(Provided material)

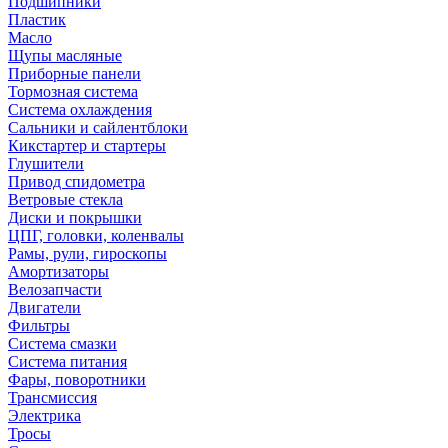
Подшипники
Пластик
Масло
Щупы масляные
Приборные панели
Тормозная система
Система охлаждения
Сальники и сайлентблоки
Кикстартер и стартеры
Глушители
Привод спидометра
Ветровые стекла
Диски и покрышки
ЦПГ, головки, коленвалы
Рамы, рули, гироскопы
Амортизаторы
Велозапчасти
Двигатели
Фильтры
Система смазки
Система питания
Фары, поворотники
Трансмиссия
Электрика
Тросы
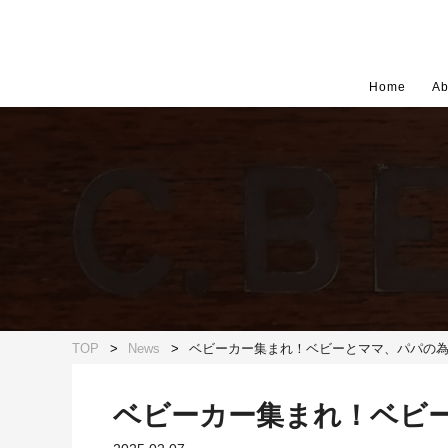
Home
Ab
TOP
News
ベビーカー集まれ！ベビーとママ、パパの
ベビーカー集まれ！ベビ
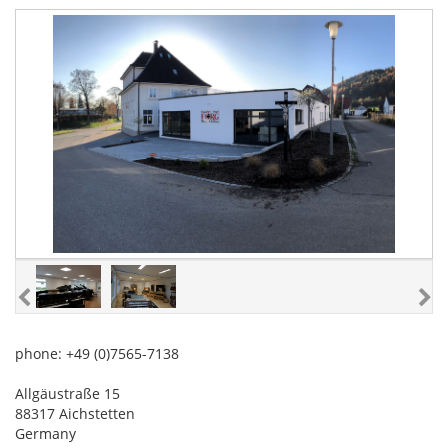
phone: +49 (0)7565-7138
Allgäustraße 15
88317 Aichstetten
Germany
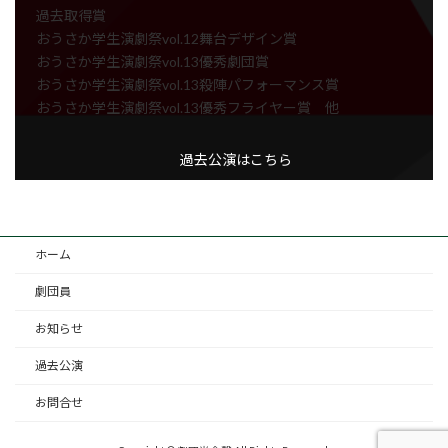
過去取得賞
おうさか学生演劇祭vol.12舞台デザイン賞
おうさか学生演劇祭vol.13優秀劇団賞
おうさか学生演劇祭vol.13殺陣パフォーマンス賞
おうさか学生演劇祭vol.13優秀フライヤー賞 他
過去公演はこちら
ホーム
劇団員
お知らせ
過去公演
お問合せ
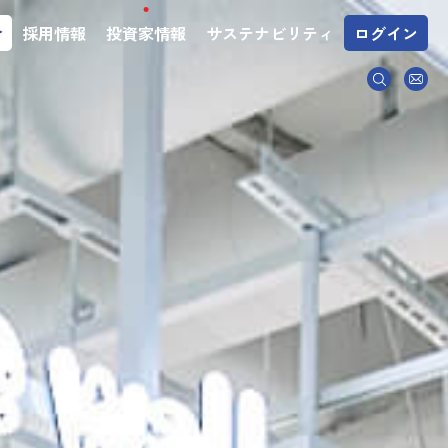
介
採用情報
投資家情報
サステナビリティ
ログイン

(End Provided material)
(Provided material)

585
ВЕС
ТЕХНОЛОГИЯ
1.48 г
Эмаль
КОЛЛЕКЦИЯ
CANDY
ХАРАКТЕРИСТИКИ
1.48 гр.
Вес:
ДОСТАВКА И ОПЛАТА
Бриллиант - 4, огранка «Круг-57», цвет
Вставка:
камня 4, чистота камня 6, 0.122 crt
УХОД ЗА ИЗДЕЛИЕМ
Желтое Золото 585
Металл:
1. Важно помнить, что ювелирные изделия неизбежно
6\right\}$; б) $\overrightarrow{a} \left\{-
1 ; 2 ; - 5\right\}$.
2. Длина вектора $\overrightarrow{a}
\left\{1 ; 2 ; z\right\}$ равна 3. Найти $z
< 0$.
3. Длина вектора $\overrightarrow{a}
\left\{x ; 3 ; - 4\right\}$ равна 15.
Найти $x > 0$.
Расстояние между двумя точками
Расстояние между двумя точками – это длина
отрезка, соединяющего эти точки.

(End Provided material)
(Provided material)

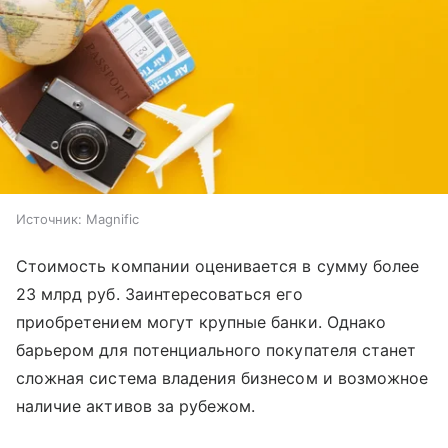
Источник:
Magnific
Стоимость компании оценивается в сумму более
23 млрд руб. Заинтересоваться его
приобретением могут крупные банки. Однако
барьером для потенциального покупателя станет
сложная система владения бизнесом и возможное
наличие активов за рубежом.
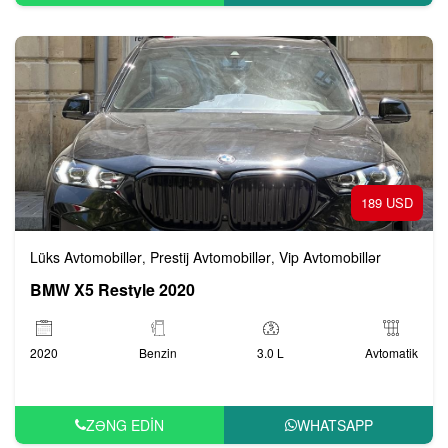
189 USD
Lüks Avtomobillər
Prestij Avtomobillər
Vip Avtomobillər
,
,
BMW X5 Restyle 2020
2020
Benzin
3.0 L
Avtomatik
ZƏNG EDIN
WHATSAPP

(End Provided material)

- [Goal of the exercise]: Count the lines in the data above that contain the string "двумя", matching uppercase and lowercase exactly. Reply with the number alone.

- [Solution to this problem]: 2